Les grandes banques commerciales cherchent à reprendre la main sur l’infrastructure des paiements numériques. En annonçant la création d’un stablecoin — un jeton numérique dont la valeur est supposée rester stable par rapport à une monnaie fiat — elles visent à offrir des paiements rapides et des services programmables tout en restant sous contrôle réglementaire.
Réactions du marché
Le mouvement s’inscrit dans un contexte de compétition internationale. Aux États-Unis, des institutions financières avancent rapidement vers des stablecoins en dollar, aidées par une récente réforme fédérale favorable. Ce retraitement du paysage alimente des inquiétudes sur la domination américaine dans les paiements numériques mondiaux.
Sur le plan pragmatique, les euro-stablecoins ont aujourd’hui une place modeste. La liquidité, le réseau d’usage et la confiance sont des facteurs clés : un stablecoin gagne en valeur à mesure que des commerçants, banques et plateformes l’acceptent. Des tentatives antérieures en Europe, y compris des initiatives bancaires, ont montré une adoption limitée jusqu’à présent.
Risques et limites
Plusieurs risques techniques, juridiques et macroéconomiques se profilent. D’abord, maintenir l’ancrage au niveau de l’euro nécessite des réserves et des mécanismes de rachat transparents. Ensuite, la gouvernance du token — qui décide des règles et des interventions — reste centrale pour la confiance des utilisateurs.
Politiquement, la Banque centrale européenne (BCE) a exprimé des réserves par le passé : des stablecoins privés pourraient compliquer la conduite de la politique monétaire. La BCE promeut aussi l’idée d’une monnaie numérique de banque centrale (CBDC, monnaie numérique émise par la banque centrale), laquelle poserait des enjeux concurrents : fuite des dépôts des banques commerciales vers des portefeuilles centralisés, par exemple.
Enfin, le respect du règlement européen MiCA (Markets in Crypto-Assets), texte qui encadre les actifs crypto au sein de l’UE, sera un critère déterminant.
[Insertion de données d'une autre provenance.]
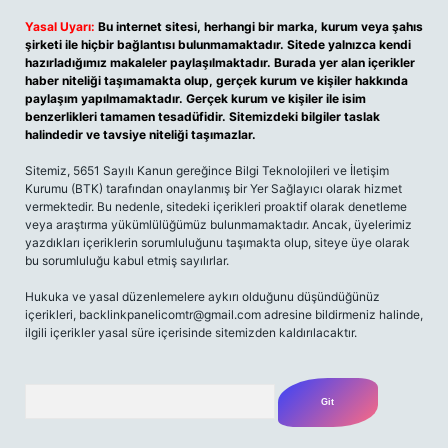
Yasal Uyarı:
Bu internet sitesi, herhangi bir marka, kurum veya şahıs
şirketi ile hiçbir bağlantısı bulunmamaktadır. Sitede yalnızca kendi
hazırladığımız makaleler paylaşılmaktadır. Burada yer alan içerikler
haber niteliği taşımamakta olup, gerçek kurum ve kişiler hakkında
paylaşım yapılmamaktadır. Gerçek kurum ve kişiler ile isim
benzerlikleri tamamen tesadüfidir. Sitemizdeki bilgiler taslak
halindedir ve tavsiye niteliği taşımazlar.
Sitemiz, 5651 Sayılı Kanun gereğince Bilgi Teknolojileri ve İletişim
Kurumu (BTK) tarafından onaylanmış bir Yer Sağlayıcı olarak hizmet
vermektedir. Bu nedenle, sitedeki içerikleri proaktif olarak denetleme
veya araştırma yükümlülüğümüz bulunmamaktadır. Ancak, üyelerimiz
yazdıkları içeriklerin sorumluluğunu taşımakta olup, siteye üye olarak
bu sorumluluğu kabul etmiş sayılırlar.
Hukuka ve yasal düzenlemelere aykırı olduğunu düşündüğünüz
içerikleri, backlinkpanelicomtr@gmail.com adresine bildirmeniz halinde,
ilgili içerikler yasal süre içerisinde sitemizden kaldırılacaktır.
Arama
La supervision par la Banque centrale néerlandaise (DNB) ajoute une couche de contrôle, mais n’élimine pas les risques d’utilisation, de liquidité et d’intégration aux systèmes existants.
À suivre
- Nomination du CEO et composition finale du consortium.
- Date précise et modalités de l’émission prévues pour le second semestre 2026.
- Modalités de conformité à MiCA et rôle opérationnel de la Banque centrale néerlandaise.
- Interaction avec d’éventuelles offres de CBDC et réaction des clients professionnels (banques, plateformes de paiement, places financières).
L’initiative représente une réponse stratégique des banques à la numérisation des paiements, mais sa réussite dépendra autant de la technique que de la confiance et de l’écosystème qui l’adoptera.